Extracted page text:
=== Section Start ===

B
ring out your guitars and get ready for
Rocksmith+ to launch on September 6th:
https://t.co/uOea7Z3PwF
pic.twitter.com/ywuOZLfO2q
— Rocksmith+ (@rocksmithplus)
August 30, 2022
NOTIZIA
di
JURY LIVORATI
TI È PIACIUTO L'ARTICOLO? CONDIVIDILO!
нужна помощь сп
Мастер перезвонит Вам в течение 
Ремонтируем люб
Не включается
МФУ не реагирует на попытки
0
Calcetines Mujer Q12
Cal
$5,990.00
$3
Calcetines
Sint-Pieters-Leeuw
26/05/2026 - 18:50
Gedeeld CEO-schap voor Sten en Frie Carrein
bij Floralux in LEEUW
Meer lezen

=== Section End ===

TASK INSTRUCTIONS: Rewrite the lines of the entries above, substituting "basses" for "guitars" and leaving everything else unchanged.

SOLUTION TO THE EXERCISE:
B
ring out your basses and get ready for
Rocksmith+ to launch on September 6th:
https://t.co/uOea7Z3PwF
pic.twitter.com/ywuOZLfO2q
— Rocksmith+ (@rocksmithplus)
August 30, 2022
NOTIZIA
di
JURY LIVORATI
TI È PIACIUTO L'ARTICOLO? CONDIVIDILO!
нужна помощь сп
Мастер перезвонит Вам в течение 
Ремонтируем люб
Не включается
МФУ не реагирует на попытки
0
Calcetines Mujer Q12
Cal
$5,990.00
$3
Calcetines
Sint-Pieters-Leeuw
26/05/2026 - 18:50
Gedeeld CEO-schap voor Sten en Frie Carrein
bij Floralux in LEEUW
Meer lezen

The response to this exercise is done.